**Extrait du texte**
⁂
Licences, du copyright au copyleft

Introduction

 La copie, le droit de modification et la distribution d'un programme sont dans la majorité des cas soumis aux termes d'une licence. Ainsi que dans une mesure plus faible, son utilisation ou son exécution même.

 Seul cas particulier, les logiciels du domaine public. Un créateur de logiciel du domaine public renonce à la propriété intellectuelle. Le programme n'utilise pas de licence, et chacun peut faire ce que bon lui semble avec ce logiciel. Attention à ne pas confondre logiciel libre et logiciel du domaine public : un logiciel libre utilise une licence qui définit les droits et les devoirs de l'utilisateur.

 La licence définit généralement les termes de diffusion et de copie du logiciel. Dans la plupart des cas, on considère que ces termes sont acceptés par l'utilisateur lorsqu'il installe le logiciel sur sa machine ou lorsqu'il ouvre la boite contenant le support (CD-ROM, disquette) du logiciel qu'il s'est procuré.
⁂
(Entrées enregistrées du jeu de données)

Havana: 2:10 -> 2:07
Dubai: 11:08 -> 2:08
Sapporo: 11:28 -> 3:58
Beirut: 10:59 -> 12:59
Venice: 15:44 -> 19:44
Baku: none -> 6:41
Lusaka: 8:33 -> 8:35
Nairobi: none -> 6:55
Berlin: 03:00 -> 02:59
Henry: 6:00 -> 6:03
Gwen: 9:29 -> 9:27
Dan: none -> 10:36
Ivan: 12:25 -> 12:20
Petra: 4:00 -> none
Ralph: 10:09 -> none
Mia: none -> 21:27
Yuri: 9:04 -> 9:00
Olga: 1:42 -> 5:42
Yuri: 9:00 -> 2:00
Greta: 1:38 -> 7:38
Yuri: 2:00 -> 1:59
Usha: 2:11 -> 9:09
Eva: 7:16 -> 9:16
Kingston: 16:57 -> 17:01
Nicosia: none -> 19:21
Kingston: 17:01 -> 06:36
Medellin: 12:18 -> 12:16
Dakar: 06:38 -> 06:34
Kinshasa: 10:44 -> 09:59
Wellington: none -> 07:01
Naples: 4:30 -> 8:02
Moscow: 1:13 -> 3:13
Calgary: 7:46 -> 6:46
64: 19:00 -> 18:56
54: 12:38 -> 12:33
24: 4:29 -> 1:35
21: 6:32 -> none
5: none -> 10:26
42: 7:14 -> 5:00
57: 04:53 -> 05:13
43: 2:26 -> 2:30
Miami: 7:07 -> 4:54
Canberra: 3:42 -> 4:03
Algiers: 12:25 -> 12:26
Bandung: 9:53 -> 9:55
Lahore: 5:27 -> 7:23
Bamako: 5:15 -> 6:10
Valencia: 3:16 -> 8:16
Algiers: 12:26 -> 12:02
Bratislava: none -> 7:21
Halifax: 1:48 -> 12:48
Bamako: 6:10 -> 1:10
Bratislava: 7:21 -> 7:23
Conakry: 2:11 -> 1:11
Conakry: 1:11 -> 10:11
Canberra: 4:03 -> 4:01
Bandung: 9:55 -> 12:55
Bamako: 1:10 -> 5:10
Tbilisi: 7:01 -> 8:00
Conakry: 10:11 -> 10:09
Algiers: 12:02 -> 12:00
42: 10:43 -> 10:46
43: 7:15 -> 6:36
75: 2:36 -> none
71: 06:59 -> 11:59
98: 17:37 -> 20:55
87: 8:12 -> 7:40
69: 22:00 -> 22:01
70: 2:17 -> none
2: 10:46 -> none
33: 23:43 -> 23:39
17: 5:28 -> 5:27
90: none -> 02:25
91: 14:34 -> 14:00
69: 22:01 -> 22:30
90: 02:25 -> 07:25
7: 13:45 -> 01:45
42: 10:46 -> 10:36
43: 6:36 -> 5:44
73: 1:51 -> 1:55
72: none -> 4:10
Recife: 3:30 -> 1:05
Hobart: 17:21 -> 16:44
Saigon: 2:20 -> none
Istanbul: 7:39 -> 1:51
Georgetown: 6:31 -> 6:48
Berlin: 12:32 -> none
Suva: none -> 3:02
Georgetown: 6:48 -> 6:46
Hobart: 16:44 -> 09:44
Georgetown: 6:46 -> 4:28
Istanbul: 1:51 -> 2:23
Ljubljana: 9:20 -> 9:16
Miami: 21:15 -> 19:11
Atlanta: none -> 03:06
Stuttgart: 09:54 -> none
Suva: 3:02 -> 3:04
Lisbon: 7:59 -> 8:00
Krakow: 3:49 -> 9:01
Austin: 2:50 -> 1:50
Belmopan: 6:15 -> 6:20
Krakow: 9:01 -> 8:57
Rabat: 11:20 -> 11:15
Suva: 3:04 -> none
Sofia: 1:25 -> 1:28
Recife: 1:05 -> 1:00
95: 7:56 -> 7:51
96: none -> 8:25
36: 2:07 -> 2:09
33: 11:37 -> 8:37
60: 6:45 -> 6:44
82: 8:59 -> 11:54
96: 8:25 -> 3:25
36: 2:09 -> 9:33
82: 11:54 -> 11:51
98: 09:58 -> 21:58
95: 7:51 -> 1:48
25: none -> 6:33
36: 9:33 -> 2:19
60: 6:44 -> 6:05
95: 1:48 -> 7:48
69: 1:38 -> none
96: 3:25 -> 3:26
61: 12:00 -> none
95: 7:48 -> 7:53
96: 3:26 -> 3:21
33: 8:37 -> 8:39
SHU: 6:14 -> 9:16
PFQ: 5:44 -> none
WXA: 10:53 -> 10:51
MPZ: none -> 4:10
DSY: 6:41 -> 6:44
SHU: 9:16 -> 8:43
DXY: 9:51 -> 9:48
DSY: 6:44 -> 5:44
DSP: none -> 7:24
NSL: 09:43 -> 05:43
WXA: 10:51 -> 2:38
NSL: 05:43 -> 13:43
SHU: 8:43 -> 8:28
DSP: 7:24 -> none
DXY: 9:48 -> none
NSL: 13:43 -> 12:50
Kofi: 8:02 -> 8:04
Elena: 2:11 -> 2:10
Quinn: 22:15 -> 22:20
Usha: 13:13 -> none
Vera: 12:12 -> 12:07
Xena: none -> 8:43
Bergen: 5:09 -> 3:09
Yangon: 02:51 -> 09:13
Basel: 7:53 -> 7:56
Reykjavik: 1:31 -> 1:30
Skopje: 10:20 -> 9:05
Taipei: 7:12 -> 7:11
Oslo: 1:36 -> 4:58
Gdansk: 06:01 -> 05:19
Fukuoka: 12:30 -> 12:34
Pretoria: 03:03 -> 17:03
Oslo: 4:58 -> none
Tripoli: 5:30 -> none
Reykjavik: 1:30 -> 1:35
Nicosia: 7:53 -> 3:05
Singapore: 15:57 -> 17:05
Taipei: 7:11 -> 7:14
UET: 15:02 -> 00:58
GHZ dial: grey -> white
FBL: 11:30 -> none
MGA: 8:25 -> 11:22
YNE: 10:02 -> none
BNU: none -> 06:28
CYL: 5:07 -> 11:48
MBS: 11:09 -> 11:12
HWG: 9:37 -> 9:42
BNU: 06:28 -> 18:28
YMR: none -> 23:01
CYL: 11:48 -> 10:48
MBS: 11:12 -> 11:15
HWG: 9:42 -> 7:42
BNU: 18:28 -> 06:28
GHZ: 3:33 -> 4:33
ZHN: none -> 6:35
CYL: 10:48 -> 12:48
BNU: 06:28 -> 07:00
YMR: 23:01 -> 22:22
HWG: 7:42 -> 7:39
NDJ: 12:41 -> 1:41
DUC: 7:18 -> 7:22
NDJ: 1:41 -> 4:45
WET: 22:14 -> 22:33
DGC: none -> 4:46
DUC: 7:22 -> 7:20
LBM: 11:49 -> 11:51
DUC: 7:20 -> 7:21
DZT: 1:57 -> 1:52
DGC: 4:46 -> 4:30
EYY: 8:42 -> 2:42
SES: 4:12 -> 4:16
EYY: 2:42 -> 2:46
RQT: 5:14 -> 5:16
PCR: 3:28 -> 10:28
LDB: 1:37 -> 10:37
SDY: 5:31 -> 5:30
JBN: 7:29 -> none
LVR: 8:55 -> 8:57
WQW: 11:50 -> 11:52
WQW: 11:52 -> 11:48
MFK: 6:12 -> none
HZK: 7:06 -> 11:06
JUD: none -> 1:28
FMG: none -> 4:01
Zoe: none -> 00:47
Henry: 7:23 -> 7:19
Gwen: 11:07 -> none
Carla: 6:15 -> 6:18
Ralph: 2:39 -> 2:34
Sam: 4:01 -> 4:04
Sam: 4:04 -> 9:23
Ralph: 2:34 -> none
⁂
**Tâches à réaliser**
[a] Selon le texte sur les licences logicielles, quels actes concernant un programme sont soumis aux termes d'une licence ?
[b] Poursuivez le texte sur les licences logicielles après sa dernière phrase.

**Résultats par tâche**
[a]
- La copie
- La modification (le droit de modification)
- La distribution
- L'utilisation, dans une mesure plus faible
- L'exécution, dans une mesure plus faible

[b]
Les licences propriétaires

 Dans le cas d'un logiciel propriétaire, la licence est utilisée pour restreindre les droits de l'utilisateur et lui imposer des contraintes. Il existe pratiquement autant de licences propriétaires différentes que d'éditeurs (voire que de produits), nous nous contenterons donc de ne citer que quelques caractéristiques communes à la plupart des licences propriétaires.

 Dans la plupart des cas, la licence restreint la copie du logiciel. La copie à des fins personnelles et de sauvegarde est parfois tolérée, mais il est interdit d'en partager une avec vos voisins. Et le développement des réseaux locaux a introduit des clauses ``folkloriques'' aux licences propriétaires. Il est parfois interdit de laisser une copie d'un logiciel accessible à plusieurs utilisateurs en même temps !

 Les licences propriétaires interdisent de plus le reverse engineering (1). Cela signifie tout simplement qu'il vous est interdit d'essayer de comprendre le fonctionnement du programme que vous avez acquis.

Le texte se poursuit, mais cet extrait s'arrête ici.